Kubernetes deployments can scale to support services and applications that run in a broad array of environments, from multi-cloud deployments to resource-constrained edge computing environments. But as businesses look to save money by optimizing infrastructural resources, the process of deploying thousands of microservices over geographically distributed servers can become increasingly complicated.
If your company will have (or already has) a large-scale Kubernetes deployment, here are four crucial things to consider.
1. Make Sure It Scales
Kubernetes employs autoscaling to adjust the number of nodes in a cluster. As the demands for computing resources change, the autoscaler can increase or decrease the number of nodes. When nodes in the cluster are running at high CPU utilization for extended periods, the autoscaler will add nodes. Similarly, if nodes become idle for some period of time, they’re removed from the cluster. Adjusting the number of nodes in a cluster is referred to as horizontal scaling.
Another way to scale is to use servers with more resources. For example, instead of deploying nodes with 16 CPUs and 96GB of memory, you could use nodes with 64 CPUs and 400GB of memory. This is called vertical scaling.
Scaling is an important consideration because it directly impacts the availability of services. A resource-constrained cluster doesn’t have the capacity to process additional workloads. Over-provisioning is an option, but it’s a costly one. A better approach is to ensure you’ve instrumented the cluster so you can collect metrics about its state and automatically respond to changing workloads.
2. Secure It Properly
Security is always a consideration when deploying services. As an administrator of Kubernetes clusters, you’ll need to attend to multiple security mechanisms, including access controls, encryption, and managing secrets.

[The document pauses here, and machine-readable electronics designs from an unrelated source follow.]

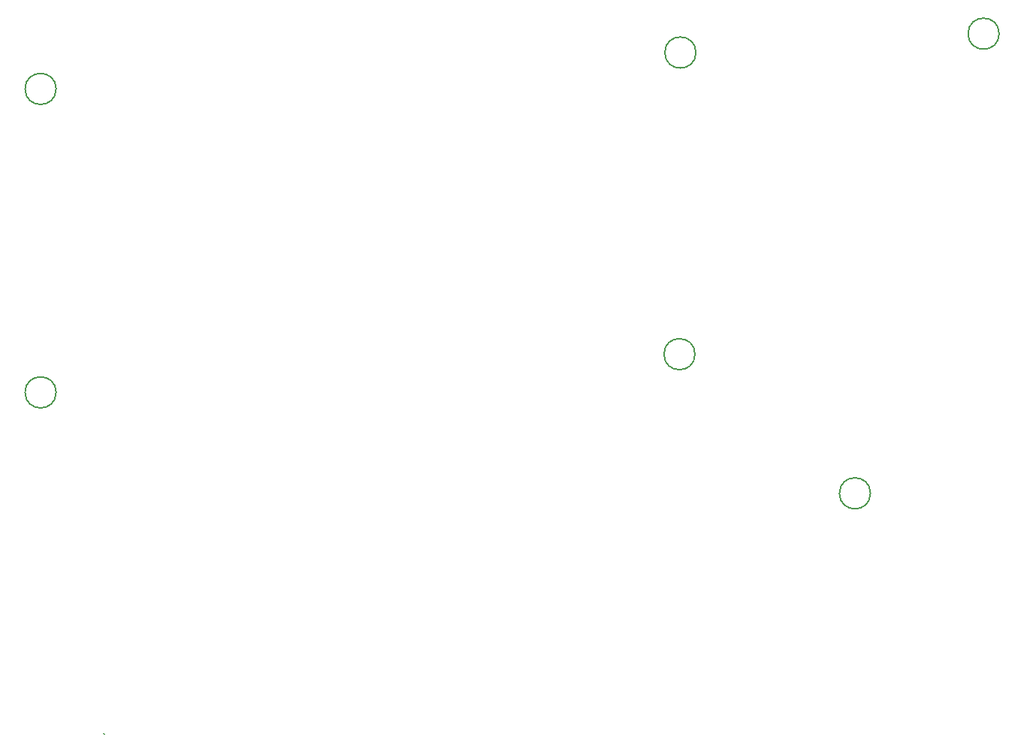
<source format=gbr>
G04 #@! TF.GenerationSoftware,KiCad,Pcbnew,(5.99.0-8557-g8988e46ab1)*
G04 #@! TF.CreationDate,2021-02-21T06:36:03-07:00*
G04 #@! TF.ProjectId,BottomCover,426f7474-6f6d-4436-9f76-65722e6b6963,rev?*
G04 #@! TF.SameCoordinates,PX85099e0PY51bada0*
G04 #@! TF.FileFunction,Other,Comment*
%FSLAX46Y46*%
G04 Gerber Fmt 4.6, Leading zero omitted, Abs format (unit mm)*
G04 Created by KiCad (PCBNEW (5.99.0-8557-g8988e46ab1)) date 2021-02-21 06:36:03*
%MOMM*%
%LPD*%
G01*
G04 APERTURE LIST*
%ADD10C,0.100000*%
%ADD11C,0.150000*%
G04 APERTURE END LIST*
D10*
X-28568573Y-52477449D02*
X-28419453Y-52487449D01*
D11*
X38123000Y-9725000D02*
G75*
G03*
X38123000Y-9725000I-1750000J0D01*
G01*
X-33877000Y20175000D02*
G75*
G03*
X-33877000Y20175000I-1750000J0D01*
G01*
X38223000Y24275000D02*
G75*
G03*
X38223000Y24275000I-1750000J0D01*
G01*
X72398000Y26400000D02*
G75*
G03*
X72398000Y26400000I-1750000J0D01*
G01*
X-33877000Y-14025000D02*
G75*
G03*
X-33877000Y-14025000I-1750000J0D01*
G01*
X57898000Y-25400000D02*
G75*
G03*
X57898000Y-25400000I-1750000J0D01*
G01*
M02*

</source>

Access controls depend on identity management. There must be a way to represent users and service accounts within the cluster. To streamline identity management, users should be assigned to roles or groups that have permissions assigned to them.
You should also consider how you’ll enforce the principle of least privilege—granting only the permissions a user needs to perform their job and no more. In addition to these authorization considerations, you’ll also need to deploy authentication methods that support the way users employ the cluster.
Also, plan for how and when you’ll use encryption. Sensitive and confidential information should be encrypted at rest, as well as in transit.
You should plan to provide a mechanism for storing secrets, such as database passwords and API keys. Developers may be used to storing secrets in configuration files and setting environment variables with those secret values, but a centralized repository for managing secrets is more secure.
3. Keep It Available
The formal definition of availability is the percentage of time a system is ready for use. This way of thinking about availability is useful when working with service-level agreements (SLAs). It’s also an appropriate way to think of availability from a user’s perspective—a system is available if they can use it. A developer’s perspective is slightly different.
Developers have a more expansive view of availability. It includes ensuring a production environment is functioning and able to meet the workload on the system at any time. Developers also depend on development and test environments being available to do their work. To ensure developers have the necessary environments available to them, it’s important to create repeatable processes for deploying clusters and services.
The repeatable processes for developer environments may be different from the repeatable processes used in production environments. Site reliability engineers (SREs), for example, may have a specific set of design principles they apply to production environments. For example, there may be different levels of health checking, monitoring, and alerting. Service-level agreements (SLAs) will likely be different, as well.
Also, developers will likely have different needs from SREs. For example, developers shouldn’t have administrative access to a production cluster, but they should have administrative privileges to a cluster in their development environment, rather than depend on others to configure and maintain it.
4. Keep It Humming
When planning for Kubernetes at scale, consider how you’ll maintain appropriate levels of performance. Specifically, is your system able to meet compute, storage, and network needs at any point in time? Think about performance at both an application and a cluster level.
At the application level, deployments should be performant. Deployments consist of multiple pods, so pods need to be performant for the deployment to be performant. Of course, with a sufficient number of pods, the deployment can continue to meet the needs of workloads even if some small number are not functioning as expected.
At the cluster level, you should consider how to maintain the overall performance of a cluster. This is largely a factor of how performant the nodes are, but other cluster-level properties, such as how fast a cluster can autoscale, can impact the overall performance of the system.
The geographic location of the cluster nodes that Kubernetes manages is closely related to the latency that clients experience. For example, nodes that host pods located in Europe will have faster DNS resolve times and lower latencies for customers in that region.
Make sure these best practices are high on your list, and your Kubernetes experience will be rewarding instead of frustrating.